Roxanne Von Andrian: Its original title was “The Last Take”. I changed the title in 2018, after I had several discussions with Rhonda Roaring, an amazing personality and editor who peppered my manuscript with critiques of style and content, and ended up giving me a lot of titbits on writing and publishing advice. She told me the title sounded like a financial transaction, and I should consider a different one.

IAN: What do you hope your readers come away with after reading Deception?

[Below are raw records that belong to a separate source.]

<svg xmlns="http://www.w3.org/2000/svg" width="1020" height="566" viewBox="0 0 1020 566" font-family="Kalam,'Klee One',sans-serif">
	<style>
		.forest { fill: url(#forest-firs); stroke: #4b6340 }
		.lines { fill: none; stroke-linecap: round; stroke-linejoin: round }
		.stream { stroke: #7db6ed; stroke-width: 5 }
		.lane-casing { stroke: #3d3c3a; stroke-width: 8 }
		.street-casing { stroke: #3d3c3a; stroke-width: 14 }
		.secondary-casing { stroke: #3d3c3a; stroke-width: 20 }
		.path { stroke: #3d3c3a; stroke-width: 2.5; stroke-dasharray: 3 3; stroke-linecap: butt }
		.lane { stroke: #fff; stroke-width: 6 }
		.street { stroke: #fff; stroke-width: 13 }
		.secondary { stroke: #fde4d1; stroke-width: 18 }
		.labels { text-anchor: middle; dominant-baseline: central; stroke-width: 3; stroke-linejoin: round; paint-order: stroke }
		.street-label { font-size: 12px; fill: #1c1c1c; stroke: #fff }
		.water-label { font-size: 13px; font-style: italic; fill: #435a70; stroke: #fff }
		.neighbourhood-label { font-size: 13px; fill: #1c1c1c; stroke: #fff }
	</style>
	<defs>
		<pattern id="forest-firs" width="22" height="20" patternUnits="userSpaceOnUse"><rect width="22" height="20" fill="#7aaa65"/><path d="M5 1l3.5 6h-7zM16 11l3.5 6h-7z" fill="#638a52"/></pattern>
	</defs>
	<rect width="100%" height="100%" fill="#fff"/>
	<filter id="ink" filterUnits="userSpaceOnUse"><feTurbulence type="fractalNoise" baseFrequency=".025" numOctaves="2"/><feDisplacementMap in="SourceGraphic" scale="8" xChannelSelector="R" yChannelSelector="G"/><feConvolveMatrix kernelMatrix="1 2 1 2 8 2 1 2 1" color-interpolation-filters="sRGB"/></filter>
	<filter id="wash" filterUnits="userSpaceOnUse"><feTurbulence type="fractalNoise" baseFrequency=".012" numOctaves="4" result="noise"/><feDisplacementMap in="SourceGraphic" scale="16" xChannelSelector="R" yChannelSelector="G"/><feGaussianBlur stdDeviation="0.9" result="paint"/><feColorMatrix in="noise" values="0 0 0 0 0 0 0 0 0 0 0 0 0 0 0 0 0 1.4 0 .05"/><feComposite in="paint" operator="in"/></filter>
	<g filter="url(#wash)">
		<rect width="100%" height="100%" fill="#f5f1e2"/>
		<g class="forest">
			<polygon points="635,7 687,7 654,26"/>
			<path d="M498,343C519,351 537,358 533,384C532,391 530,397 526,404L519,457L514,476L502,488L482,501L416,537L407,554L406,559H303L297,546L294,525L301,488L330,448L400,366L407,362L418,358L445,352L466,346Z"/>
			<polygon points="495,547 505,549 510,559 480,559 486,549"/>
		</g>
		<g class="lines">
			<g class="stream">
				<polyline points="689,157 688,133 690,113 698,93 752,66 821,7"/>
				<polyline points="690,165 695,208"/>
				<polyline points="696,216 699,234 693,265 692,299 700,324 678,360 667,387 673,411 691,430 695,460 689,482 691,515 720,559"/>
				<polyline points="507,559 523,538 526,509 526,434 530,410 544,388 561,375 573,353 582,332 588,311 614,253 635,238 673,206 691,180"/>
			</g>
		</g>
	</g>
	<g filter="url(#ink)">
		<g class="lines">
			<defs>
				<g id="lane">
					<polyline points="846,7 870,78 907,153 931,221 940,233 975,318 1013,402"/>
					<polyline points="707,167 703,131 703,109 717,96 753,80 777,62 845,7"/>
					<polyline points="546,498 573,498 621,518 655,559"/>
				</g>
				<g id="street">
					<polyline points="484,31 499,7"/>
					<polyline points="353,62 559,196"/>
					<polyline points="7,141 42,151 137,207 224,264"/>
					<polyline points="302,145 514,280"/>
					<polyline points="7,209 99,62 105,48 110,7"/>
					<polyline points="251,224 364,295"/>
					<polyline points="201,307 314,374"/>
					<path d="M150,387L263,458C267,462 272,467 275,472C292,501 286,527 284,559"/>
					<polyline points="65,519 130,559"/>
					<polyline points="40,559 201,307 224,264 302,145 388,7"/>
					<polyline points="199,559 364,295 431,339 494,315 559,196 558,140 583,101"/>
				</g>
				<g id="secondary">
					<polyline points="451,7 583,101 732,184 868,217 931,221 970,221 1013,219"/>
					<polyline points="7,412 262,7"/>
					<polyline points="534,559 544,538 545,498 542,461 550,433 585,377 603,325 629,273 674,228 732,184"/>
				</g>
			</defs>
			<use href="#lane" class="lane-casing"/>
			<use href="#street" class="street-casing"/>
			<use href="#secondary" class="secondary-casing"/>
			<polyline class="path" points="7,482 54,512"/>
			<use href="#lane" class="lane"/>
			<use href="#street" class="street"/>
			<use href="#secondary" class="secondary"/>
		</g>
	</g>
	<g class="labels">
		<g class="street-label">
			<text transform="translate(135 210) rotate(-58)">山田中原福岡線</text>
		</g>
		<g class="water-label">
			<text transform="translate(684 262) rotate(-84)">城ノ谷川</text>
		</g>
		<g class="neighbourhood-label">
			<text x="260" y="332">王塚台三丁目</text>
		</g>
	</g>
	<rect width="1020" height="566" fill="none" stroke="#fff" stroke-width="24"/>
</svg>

Roxanne Von Andrian: My hope is that the readers will connect the dots between the real events the book is based on, and they will see the hidden truths behind each history lesson.  What is more fascinating than having a glimpse of the secrets under a history shakedown? – it’s like trying to see the entire iceberg when they show you the tip of it only. 

My literary agent, Mary Ellen Gavin, who I trust and love, says that my book gives the readers insight into what it would be like to work at CIA Headquarters and what it was like at the end of the COLD WAR.

IAN: Are experiences based on someone you know, or events in your own life?

Roxanne Von Andrian: My book Deception is based on characters I knew and on events in my own life. Most of the dialogues are documenting conversations I witnessed, while I was in the company of strongly minded, driven men and women, in my youth and childhood, who remained memorable over time, in my head.

While writing the manuscript, I cried many times, because of remembering the emotions, the suffering, or the risks taken by people who were so close to me. When the manuscript was complete, it felt therapeutic. Reliving the vivid memories, which I associated with the fictional deflections of the story, healed me somehow of the fears and terrors of my life in a dictatorship. 

IAN: Tell us about your next book or a work in progress. Is it a sequel or a stand-alone?

Roxanne Von Andrian: My next book is in a different genre than spy thrillers, and yes it is a stand-alone. I am planning to write a story of the paranormal. About the personal dilemma and tribulations of a woman who believes in God and develops supernatural powers, which give her gratification when accomplishing good deeds or “miracles” for unknowing people, but sometimes put her at odds with herself when people want to harm her.